Kate Hughey usually teaches fourth graders in Charlotte, N.C., but on Monday she taught a crowded room of English teachers in Chișinău, the capital of Moldova. She described her collaborations with fellow teachers on student projects that blend multiple subjects and demonstrated how to make videos easily with homemade “green screens.”
“We don’t do cross-disciplinary projects in Moldova, so this is really interesting for us. It’s a model we can adapt for our situation,” said Daniela Munca-Aftenev, president of the Academy for Innovation and Change through Education (top photo, left), which hosted the talk at Biblioteca Hasdeu along the city’s main boulevard.
It was Kate’s first day in a week of activities in Moldova and the latest in a partnership that has linked North Carolina and this East European nation since 1999.
I was invited because I recently assisted the partnership as it prepared to ship hundreds of English-language books to Moldova with two NGOs.

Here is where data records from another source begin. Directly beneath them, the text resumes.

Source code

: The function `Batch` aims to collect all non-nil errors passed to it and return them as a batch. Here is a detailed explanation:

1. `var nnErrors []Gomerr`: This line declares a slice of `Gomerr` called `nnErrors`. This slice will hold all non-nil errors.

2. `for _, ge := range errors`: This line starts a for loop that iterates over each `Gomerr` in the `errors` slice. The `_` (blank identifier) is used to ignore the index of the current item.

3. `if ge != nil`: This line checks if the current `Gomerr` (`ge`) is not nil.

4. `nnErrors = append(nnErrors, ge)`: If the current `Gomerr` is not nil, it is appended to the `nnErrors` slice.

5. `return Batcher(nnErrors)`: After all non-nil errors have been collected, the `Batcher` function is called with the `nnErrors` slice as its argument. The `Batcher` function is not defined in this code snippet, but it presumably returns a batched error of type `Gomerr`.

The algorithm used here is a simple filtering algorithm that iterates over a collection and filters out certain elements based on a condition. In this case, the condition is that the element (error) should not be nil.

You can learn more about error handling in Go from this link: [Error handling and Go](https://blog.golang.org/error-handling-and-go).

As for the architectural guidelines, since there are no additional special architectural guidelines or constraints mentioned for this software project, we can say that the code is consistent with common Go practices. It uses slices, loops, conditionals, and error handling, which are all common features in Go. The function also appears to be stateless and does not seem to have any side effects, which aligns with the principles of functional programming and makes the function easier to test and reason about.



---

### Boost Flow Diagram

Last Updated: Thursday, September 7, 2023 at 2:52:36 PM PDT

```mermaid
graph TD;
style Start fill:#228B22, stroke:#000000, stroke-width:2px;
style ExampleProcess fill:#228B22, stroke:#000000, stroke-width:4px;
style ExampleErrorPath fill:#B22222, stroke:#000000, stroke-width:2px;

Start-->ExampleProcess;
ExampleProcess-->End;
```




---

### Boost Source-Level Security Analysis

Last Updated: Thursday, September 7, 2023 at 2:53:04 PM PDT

I worked with Bob Gingrich, Peace Corps Moldova’s director of management and operations and a fellow North Carolinian (left in photo), who will soon distribute the books among PCVs to share with their host communities.
I ate lunch with Kate before her talk so she could tell me more about the partnership and I could answer some of her questions about Moldova, which she is visiting for the first time, thanks to a grant from World Affairs Council of Charlotte. Kate, who teaches at Charlotte Latin School, is among the pioneers of a school-to-school program that connects teachers and students in Moldova and North Carolina. Her students recently collected 50 boxes of reading books for schools here.
Also arriving here this past weekend was Willow Stone, a student from Clayton High School who will live with a Moldovan host family and study Russian.
Elaine Marshall, North Carolina’s secretary of state, has guided the partnership as it has expanded beyond its initial collaboration between the N.C. National Guard and the Defense Forces of Moldova to include private firms, civic organizations, non-profit agencies and individuals, with planning committees in both North Carolina and Moldova.
Its projects have ranged from education to medicine, culture and the economy. The Greensboro Jewish Federation assisted a Moldovan Jewish community. Officers of the U.S. Armed Forces helped build a playground for the children of Moldovan military families. The University of North Carolina School of Dentistry sent teams to assist an orphanage. My former colleagues at Duke University and others have sent medical supplies. When I tried to help someone here find information for the local wine industry, an expert from North Carolina State University responded to help us.
The exchanges have gone in the other direction as well, with Moldovans spending time at schools, universities, companies and other institutions in North Carolina.
Kate will be giving several presentations this week, visiting the Ministry of Education and touring some of Moldova’s touristic sites. The Moldovans who attended on Monday picked up not only new teaching ideas but also armloads of free books to bring back to their schools. Some of them have also interacted over the years with Peace Corps Moldova’s English Education program, in which Champa has served.
The two of us have only a week left in Peace Corps Moldova, where we’ve served alongside volunteers from Asheville, Charlotte, Boone, Winston-Salem, Raleigh, Gastonia, Rocky Mount and other parts of our state. We look forward to working with the partnership ourselves after we return to our home in Durham.